▶ [文件正文]

---

②從有或無癥狀的關節抽吸積液,經代償極光顯微鏡檢查,可見到單斜晶或多斜晶的晶體,缺少或呈現微弱的陽性雙折射。

假痛風性關節炎的診斷

假痛風性關節炎的檢查化驗

本病多採用影象學的檢查方法,其表現主要有以下幾個方面:

1、軟骨鈣化

最常受累的部位是膝、腕、恥骨聯合、肘和髖。受累軟骨包括纖維軟骨和透明軟骨。

(1)纖維軟骨鈣化:最常受累的是膝關節的半月板、腕關節的三角軟骨盤、恥骨聯合、椎間盤的纖維環(圖1)以及髖臼唇和肩胛盂唇;還可累及肩鎖關節和胸鎖關節的墊盤。纖維軟骨的沉著物,表現為增厚、粗糙和不規則的緻密區,特別是在關節腔的中部。

(2)透明軟骨鈣化:可發生於很多部位,但最常位於腕、膝、肘和髖關節。這些沉著物較薄,呈線樣,平行於鄰近的軟骨下骨。

  圖1 椎間盤(纖維軟骨)呈條狀鈣化,不甚規則,密度較淡

2、滑膜鈣化

滑膜內的鈣化是CPPD晶體沉著病常見的徵象。這種鈣化通常與軟骨鈣化並存,但往往是此種鈣化更明顯。滑膜沉著最常見於腕部,特別是橈腕關節周圍、下橈尺關節、膝關節、掌指關節和跖趾關節;也可見於肱骨關節盂、肘、髖和肩鎖關節。沉著物呈雲樣,特別是在關節邊緣,也可類似於特發性滑膜骨軟骨瘤病。鈣化滑膜的碎片,可能並有鈣化軟骨的碎片。

---

[已存資料條目]
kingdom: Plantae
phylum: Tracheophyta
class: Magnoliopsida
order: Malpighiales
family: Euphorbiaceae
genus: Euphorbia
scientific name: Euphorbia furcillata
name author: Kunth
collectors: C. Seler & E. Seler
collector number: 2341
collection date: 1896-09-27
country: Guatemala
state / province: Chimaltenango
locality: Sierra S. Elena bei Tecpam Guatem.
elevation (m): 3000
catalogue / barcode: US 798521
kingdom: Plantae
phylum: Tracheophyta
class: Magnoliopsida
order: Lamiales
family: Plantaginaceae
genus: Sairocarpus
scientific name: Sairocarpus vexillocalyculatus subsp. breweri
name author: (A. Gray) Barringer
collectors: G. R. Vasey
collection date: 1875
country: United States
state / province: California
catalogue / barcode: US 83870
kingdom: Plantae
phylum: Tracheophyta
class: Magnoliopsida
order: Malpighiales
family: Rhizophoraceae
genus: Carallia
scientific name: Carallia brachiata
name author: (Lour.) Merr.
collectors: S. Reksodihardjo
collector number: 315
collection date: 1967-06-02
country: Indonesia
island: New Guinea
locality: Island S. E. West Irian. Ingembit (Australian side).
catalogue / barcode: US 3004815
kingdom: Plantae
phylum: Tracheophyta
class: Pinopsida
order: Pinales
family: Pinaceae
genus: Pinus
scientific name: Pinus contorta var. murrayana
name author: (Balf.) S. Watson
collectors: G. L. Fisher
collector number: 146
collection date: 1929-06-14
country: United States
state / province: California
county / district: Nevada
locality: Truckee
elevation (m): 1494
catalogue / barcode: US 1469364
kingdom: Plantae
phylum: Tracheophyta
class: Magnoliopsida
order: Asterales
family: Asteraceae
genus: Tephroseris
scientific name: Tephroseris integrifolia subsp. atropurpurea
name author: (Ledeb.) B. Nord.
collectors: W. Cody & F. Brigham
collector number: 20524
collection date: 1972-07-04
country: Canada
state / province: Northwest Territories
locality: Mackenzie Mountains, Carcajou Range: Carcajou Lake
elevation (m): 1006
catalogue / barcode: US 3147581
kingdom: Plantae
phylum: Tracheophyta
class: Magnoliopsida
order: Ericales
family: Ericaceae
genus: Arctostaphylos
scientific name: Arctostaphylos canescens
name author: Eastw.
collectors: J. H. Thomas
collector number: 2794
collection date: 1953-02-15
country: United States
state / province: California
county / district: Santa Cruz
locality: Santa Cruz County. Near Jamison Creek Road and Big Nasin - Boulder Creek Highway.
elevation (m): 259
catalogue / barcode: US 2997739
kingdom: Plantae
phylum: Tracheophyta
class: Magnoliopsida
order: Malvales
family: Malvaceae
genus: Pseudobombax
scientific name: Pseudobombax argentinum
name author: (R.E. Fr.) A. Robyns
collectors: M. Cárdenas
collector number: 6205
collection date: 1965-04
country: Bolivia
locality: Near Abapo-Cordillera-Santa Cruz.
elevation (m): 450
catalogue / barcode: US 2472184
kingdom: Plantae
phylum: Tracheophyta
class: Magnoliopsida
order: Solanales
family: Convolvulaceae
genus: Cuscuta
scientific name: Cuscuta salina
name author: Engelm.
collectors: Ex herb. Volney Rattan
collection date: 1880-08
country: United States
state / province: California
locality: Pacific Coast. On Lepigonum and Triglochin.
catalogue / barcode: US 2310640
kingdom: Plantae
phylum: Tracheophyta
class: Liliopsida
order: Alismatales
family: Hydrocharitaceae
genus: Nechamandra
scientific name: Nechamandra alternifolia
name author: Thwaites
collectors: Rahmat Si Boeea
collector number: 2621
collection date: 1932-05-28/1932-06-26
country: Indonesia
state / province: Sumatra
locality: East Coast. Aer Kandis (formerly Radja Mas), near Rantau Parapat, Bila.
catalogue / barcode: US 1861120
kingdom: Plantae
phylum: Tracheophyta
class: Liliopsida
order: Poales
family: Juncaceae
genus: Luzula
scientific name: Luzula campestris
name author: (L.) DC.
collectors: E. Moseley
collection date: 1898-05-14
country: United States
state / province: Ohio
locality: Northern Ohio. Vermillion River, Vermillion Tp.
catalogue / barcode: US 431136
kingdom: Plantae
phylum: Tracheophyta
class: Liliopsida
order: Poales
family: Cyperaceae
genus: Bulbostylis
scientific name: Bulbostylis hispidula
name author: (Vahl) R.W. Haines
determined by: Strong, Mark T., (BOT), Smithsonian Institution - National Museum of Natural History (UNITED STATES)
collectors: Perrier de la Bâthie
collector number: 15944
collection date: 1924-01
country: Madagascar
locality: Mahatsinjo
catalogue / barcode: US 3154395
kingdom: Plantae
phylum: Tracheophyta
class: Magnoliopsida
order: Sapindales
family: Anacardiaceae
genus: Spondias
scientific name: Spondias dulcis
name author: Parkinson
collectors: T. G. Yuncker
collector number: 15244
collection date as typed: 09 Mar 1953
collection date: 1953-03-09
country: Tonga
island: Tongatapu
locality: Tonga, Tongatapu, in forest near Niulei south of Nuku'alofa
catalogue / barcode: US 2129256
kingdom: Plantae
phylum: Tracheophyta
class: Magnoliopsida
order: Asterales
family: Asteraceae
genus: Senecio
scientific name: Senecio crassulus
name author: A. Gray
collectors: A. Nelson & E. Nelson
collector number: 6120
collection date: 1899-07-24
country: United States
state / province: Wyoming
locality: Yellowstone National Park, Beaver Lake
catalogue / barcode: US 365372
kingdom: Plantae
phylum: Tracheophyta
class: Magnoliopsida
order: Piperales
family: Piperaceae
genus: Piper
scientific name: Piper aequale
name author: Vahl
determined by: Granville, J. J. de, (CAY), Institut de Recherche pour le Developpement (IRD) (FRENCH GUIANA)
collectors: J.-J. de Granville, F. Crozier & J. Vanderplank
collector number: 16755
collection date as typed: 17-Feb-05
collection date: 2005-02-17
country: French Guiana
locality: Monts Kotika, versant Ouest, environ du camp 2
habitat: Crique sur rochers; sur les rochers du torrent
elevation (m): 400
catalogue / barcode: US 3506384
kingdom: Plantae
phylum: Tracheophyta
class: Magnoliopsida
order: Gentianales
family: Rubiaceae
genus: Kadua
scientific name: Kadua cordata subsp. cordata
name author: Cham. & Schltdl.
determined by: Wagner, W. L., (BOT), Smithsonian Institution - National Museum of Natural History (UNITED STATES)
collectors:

---

▶ [材料問題]
1. 將假痛風性關節炎一文中的「滑膜內的鈣化是CPPD晶體沉著病常見的徵象。」譯成英文。
2. 根據假痛風性關節炎一文回答:
(a) 本病多採用哪一類檢查方法?
(b) 軟骨鈣化最常受累的部位有哪些?
(c) 滑膜沉著最常見於哪個部位?
作答時不需要用到這些條目。

▶ [逐項答案]
1. Calcification within the synovium is a common sign of CPPD crystal deposition disease.

2.
(a) 影象學的檢查方法。
(b) 膝、腕、恥骨聯合、肘和髖。
(c) 腕部。